“Todas estas novelas son antagónicas porque yo creo que el hombre nace para la tragedia.” Esta afirmación da cuenta, someramente, de la posición desde la que el autor cubano Reinaldo Arenas (Holguín, Cuba, 1943- Nueva York, 1990), escribió su deslumbrante “pentagonía” formada por Celestino antes del alba, El palacio de las blanquísimas mofetas, Otra vez el mar y El color del verano y la que ahora nos ocupa, El asalto, todas ellas en Tusquets.
Hacia al final de su vida, ya enfermo de sida, Arenas escribe El asalto.
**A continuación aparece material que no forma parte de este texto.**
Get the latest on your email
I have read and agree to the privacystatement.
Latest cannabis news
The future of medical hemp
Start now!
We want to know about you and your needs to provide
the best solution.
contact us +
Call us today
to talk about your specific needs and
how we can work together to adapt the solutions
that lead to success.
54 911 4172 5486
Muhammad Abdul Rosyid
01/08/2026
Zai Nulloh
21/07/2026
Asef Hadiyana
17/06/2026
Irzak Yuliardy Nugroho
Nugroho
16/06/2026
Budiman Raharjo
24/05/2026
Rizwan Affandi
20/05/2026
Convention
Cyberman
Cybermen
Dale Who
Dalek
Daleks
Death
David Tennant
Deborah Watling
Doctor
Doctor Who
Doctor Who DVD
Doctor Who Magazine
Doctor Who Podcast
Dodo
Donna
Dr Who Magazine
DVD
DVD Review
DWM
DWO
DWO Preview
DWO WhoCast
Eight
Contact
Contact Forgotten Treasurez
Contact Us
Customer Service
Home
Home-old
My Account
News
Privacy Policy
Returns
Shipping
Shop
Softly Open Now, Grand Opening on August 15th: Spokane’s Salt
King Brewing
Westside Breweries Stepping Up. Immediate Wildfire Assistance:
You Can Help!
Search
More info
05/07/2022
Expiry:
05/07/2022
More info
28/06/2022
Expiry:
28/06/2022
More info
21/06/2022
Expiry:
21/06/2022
En El color del verano incluye un par de páginas –“Prólogo”- en las que incluye esta afirmación: “La pentagonía culmina con El asalto, suerte de árida fábula sobre la casi absoluta deshumanización del hombre bajo un sistema implacable.” Con esta novela Arenas sigue expresando el horror de la vida, aunque ahora realiza un giro hacia lo político, ese “sistema implacable” que coarta toda libertad y sostiene la fascinación por el mal. A la estela de El Señor Presidente, El otoño del patriarca o Yo, el Supremo, Arenas expresa hasta las últimas consecuencias el horror del poder y la lógica del régimen. Lo decisivo aquí es salvar la memoria, forzar el recuerdo para que ese mundo pretérito no se olvide. Para mostrar la doctrina oficial de ese régimen Arenas crea el personaje del “Gran Secretario” portavoz del pensamiento del “Reprimero”. Aquel busca con desesperación a su madre, para matarla. Y si para ello tiene que colaborar con las autoridades despreciando a las masas y dando rienda suelta a su odio visceral lo hace sin ningún pudor. La angustia sobreviene en cuanto el protagonista percibe que si fracasa en su intento de matar a su madre, se transformará en ella: “Soy ella, soy ella, si no la mato rápido seré exactamente igual que ella.”
El asalto cierra, magistralmente, un proyecto narrativo admirable, no exento de acritud ante un país al que Arenas amó profundamente y del que recibió, no obstante, una vida infernal. Desde ese infierno, Arenas te contemplará, lector, con una amplia carcajada.